Abdo v Fairfield City Council; Tony and Janet Partners Pty Ltd v Fairfield City Council; Abdo v Fairfield City Council

Case

[2012] NSWLEC 233

17 October 2012


Land and Environment Court


New South Wales

Medium Neutral Citation: Abdo v Fairfield City Council; Tony & Janet Partners Pty Ltd v Fairfield City Council; Abdo v Fairfield City Council [2012] NSWLEC 233
Hearing dates:17 October 2012
Decision date: 17 October 2012
Jurisdiction:Class 1
Before: Sheahan J
Decision:

1. That contention 1 of the respondent's Statement of Facts and Contentions be listed for determination as a preliminary point of law in advance of the section 34 conciliation conference listed on 7 and 8 November 2012, if possible.

2. Costs to be costs in the cause.

Catchwords: PRACTICE AND PROCEDURE: should there be a hearing of a separate question before there is any hearing on the merits
Legislation Cited: Fairfield Local Environmental Plan
Cases Cited:

Chehade v Bankstown City Council [2012] NSWLEC 221

Fobitu Pty Ltd v Marrickville Council [2012] NSWLEC 81
Category:Procedural and other rulings
Parties: Fouad Abdo (Applicant 1 & 3)
Tony & Janet Partners Pty Ltd (Applicant 2)
Fairfield City Council (Respondent)
Representation: Mr C R Ireland, barrister (Applicants)
Ms J McCullan, solicitor (Respondent)
Maddocks Lawyers (Applicants)
Marsdens Law Group (Respondent)
File Number(s):10877 of 2012 10878 of 2012 10879 of 2012

Judgment

  1. This is a referral to me as Duty Judge from the Registrar of a Notice of Motion ('NOM') returnable today.

  1. These three Class 1 appeals are travelling together, and concern related proposals for development of boarding houses in Fairfield Council's area.

  1. On 25 September they were listed, with the parties' agreement, for site inspections and preliminary conferences under s 34 on 7 - 8 November, and further directions on 13 November.

  1. However, on 21 September Council's identical statements of facts and contentions had been filed in each matter, and Contention 1 squarely raises the argument that the proposals are prohibited, on one or possibly two grounds - they are either prohibited by the terms of the relevant Local Environmental Plan ('LEP'), and/or as a result of correctly testing the provisions of the LEP for equivalence with the model provisions.

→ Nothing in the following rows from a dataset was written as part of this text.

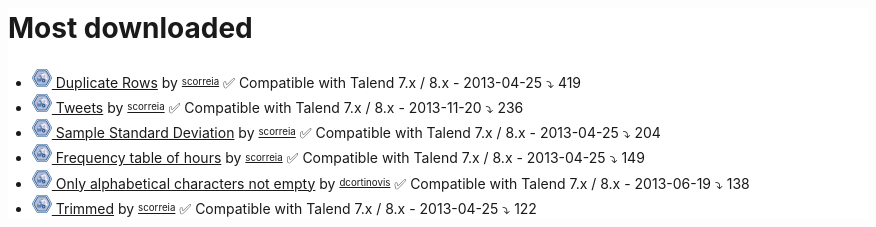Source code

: # Most downloaded 
 * <a href='./archive/scorreia/components/Duplicate Rows/readme.md'><img src='./archive/scorreia/components/Duplicate Rows/logo.jpg' width='20' height='20'> Duplicate Rows</a> by <sup><sub><a href='./archive/scorreia/readme.md'>scorreia</a></sub></sup> :white_check_mark: Compatible with Talend 7.x / 8.x  - 2013-04-25 :arrow_heading_down: 419
 * <a href='./archive/scorreia/components/Tweets/readme.md'><img src='./archive/scorreia/components/Tweets/logo.jpg' width='20' height='20'> Tweets</a> by <sup><sub><a href='./archive/scorreia/readme.md'>scorreia</a></sub></sup> :white_check_mark: Compatible with Talend 7.x / 8.x  - 2013-11-20 :arrow_heading_down: 236
 * <a href='./archive/scorreia/components/Sample Standard Deviation/readme.md'><img src='./archive/scorreia/components/Sample Standard Deviation/logo.jpg' width='20' height='20'> Sample Standard Deviation</a> by <sup><sub><a href='./archive/scorreia/readme.md'>scorreia</a></sub></sup> :white_check_mark: Compatible with Talend 7.x / 8.x  - 2013-04-25 :arrow_heading_down: 204
 * <a href='./archive/scorreia/components/Frequency table of hours/readme.md'><img src='./archive/scorreia/components/Frequency table of hours/logo.jpg' width='20' height='20'> Frequency table of hours</a> by <sup><sub><a href='./archive/scorreia/readme.md'>scorreia</a></sub></sup> :white_check_mark: Compatible with Talend 7.x / 8.x  - 2013-04-25 :arrow_heading_down: 149
 * <a href='./archive/dcortinovis/components/Only alphabetical characters not empty/readme.md'><img src='./archive/dcortinovis/components/Only alphabetical characters not empty/logo.jpg' width='20' height='20'> Only alphabetical characters not empty</a> by <sup><sub><a href='./archive/dcortinovis/readme.md'>dcortinovis</a></sub></sup> :white_check_mark: Compatible with Talend 7.x / 8.x  - 2013-06-19 :arrow_heading_down: 138
 * <a href='./archive/scorreia/components/Trimmed/readme.md'><img src='./archive/scorreia/components/Trimmed/logo.jpg' width='20' height='20'> Trimmed</a> by <sup><sub><a href='./archive/scorreia/readme.md'>scorreia</a></sub></sup> :white_check_mark: Compatible with Talend 7.x / 8.x  - 2013-04-25 :arrow_heading_down: 122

Each limb of that contention is particularised.

  1. The correct test of equivalence was articulated in my recent decision in Chehade v Bankstown City Council [2012] NSWLEC 221. The formation of the requisite opinion is a question of fact, usually the province of a Commissioner, but the correct construction of the LEP to determine whether the use is permissible or prohibited is a question of law, or a mixed question of fact or law, which would normally be determined by a Judge.

  1. On 9 October the applicants filed NOMs in each case seeking, in terms, the listing of the whole of Contention 1 for determination "as a preliminary point of law", in advance of the s 34 conference. It is likely to take about half a day, and the applicants argue that it should be allocated to a Judge, if a timeslot can be found before 7 November, in the hope that the question would be determined in favour of permissibility, in time for the s 34 conference to proceed. Given the current pressure on listing of judges, all of that may or may not prove possible, but the applicants are entitled to ask and hope.

  1. The Council agrees to the separate resolution of the contention, but believes, in my view wrongly, that only a question of fact is involved, and that that separate question should be fixed for hearing on the current dates allocated for the s 34 conference.

  1. I believe that the agreement on separation of the question is sensible, and should be approved, as satisfying the test articulated by Biscoe J in Fobitu Pty Ltd v Marrickville Council [2012] NSWLEC 81. When it is to be listed, and before whom, are matters for the Registrar and the Chief Judge, and the parties should return to the Registrar forthwith to arrange a date for it to be heard, if possible prior to 7 November.

  1. I will make Order 1 with the addition of the words "if possible". The costs of the NOM should be the parties' costs in the cause, given that they basically agree on the order, but disagree on the date, and that the determination of the question may bring the proceedings as a whole to an end.

  1. My orders are:

(1)   That contention 1 of the respondent's Statement of Facts and Contentions be listed for determination as a preliminary point of law in advance of the section 34 conciliation conference listed on 7 and 8 November 2012, if possible.

(2)   Costs to be costs in the cause.